## TASKS TO PERFORM:
1. Answer these questions using the text on soil nitrogen rates, one line each:
(a) Within what range did the average forest nitrification rates from this same area fall?
(b) According to Neill et al. (1999), what happens to total N cycling in Amazon soils as older pastures come to dominate the deforested areas?
(c) What may the increase in Ca2+ and Mg2+ levels in the cacao–cabruca system indicate?
2. Summarize the text on soil nitrogen rates in two sentences.

## TEXT BLOCK:
%%

The nitrification rate recorded in the forest in this study was similar to rates observed in this same area, and the averages ranged between 0.26 and 1.67 μg N g−1 day−1 (Silva, D.M.L. unpublished data). Piccolo et al. (1994); Neill et al. (1995, 1997, 1999) compared forest areas with grasslands and recorded higher mineralization and nitrification rates in the forest, thus concluding that when the forest is turned into pasture, the changes that affect these rates reflect the nitrogen biogeochemical and the fertility of the grassland over time. These rates in the grassland tend to decline with age, that is, as the older pastures dominate the deforested areas in the Amazon, the total N cycling in the soils of this region tends to decrease (Neill et al. 1999). In the cacao–cabruca system, differences between mineralization and nitrification rates were observed compared to the forest rates, and may be an indication that concentrations also decreased over time since this is an old system in southern Bahia.

Clay soils with high total organic carbon concentrations have high nitrification and mineralization rates. Low rates of these processes were recorded in pastures in the Amazon region where there is a predominance of clay soils, thus suggesting that other factors influence the nitrogen concentrations in the soil after the pasture is established (Neill et al. 1997). In this study, low nitrification and mineralization rates were also recorded in the cacao–cabruca system, although the soil of the region is characterized by Argisol, which is considered a fertile soil due to its clay content. The cabruca soil had a higher clay content than the forest area and higher concentrations of some nutrients that are important for fertility such as P, Ca2+ and Mg2+, high potential acidity (H + Al) and base saturation. The increase in Ca2+ and Mg2+ levels in this system may indicate the use of correctors which are used to reduce acidity and increase fertility. Thus, it is likely that soil fertility in the cacao-cabruca system is maintained by the application of these corrective substances. Differences between conservation areas and cacao systems were also observed in Oxisols in a basin of the river Una (southern Bahia) that had higher concentrations of base saturations, Ca2+ and Mg2+ in the cacao area (Barreto et al. 2010).

%%

## SUPPLIED INFORMATION:
%%

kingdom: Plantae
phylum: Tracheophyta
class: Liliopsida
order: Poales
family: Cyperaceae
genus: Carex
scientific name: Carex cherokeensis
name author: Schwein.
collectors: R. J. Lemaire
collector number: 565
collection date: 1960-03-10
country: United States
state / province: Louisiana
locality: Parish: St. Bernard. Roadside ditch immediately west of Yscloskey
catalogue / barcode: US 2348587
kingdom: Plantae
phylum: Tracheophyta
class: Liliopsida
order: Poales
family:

%%

## SOLUTIONS TO THE TASKS:
1.
(a) Between 0.26 and 1.67 μg N g−1 day−1.
(b) It tends to decrease.
(c) The use of correctors, which reduce acidity and increase fertility.

2. Studies comparing forest with grassland recorded higher mineralization and nitrification rates in the forest, and these rates in pastures tend to decline with age. This study also recorded low nitrification and mineralization rates in the cacao–cabruca system, although its Argisol soil is considered fertile because of its clay content, and its higher Ca2+ and Mg2+ levels suggest that the application of corrective substances likely maintains its fertility.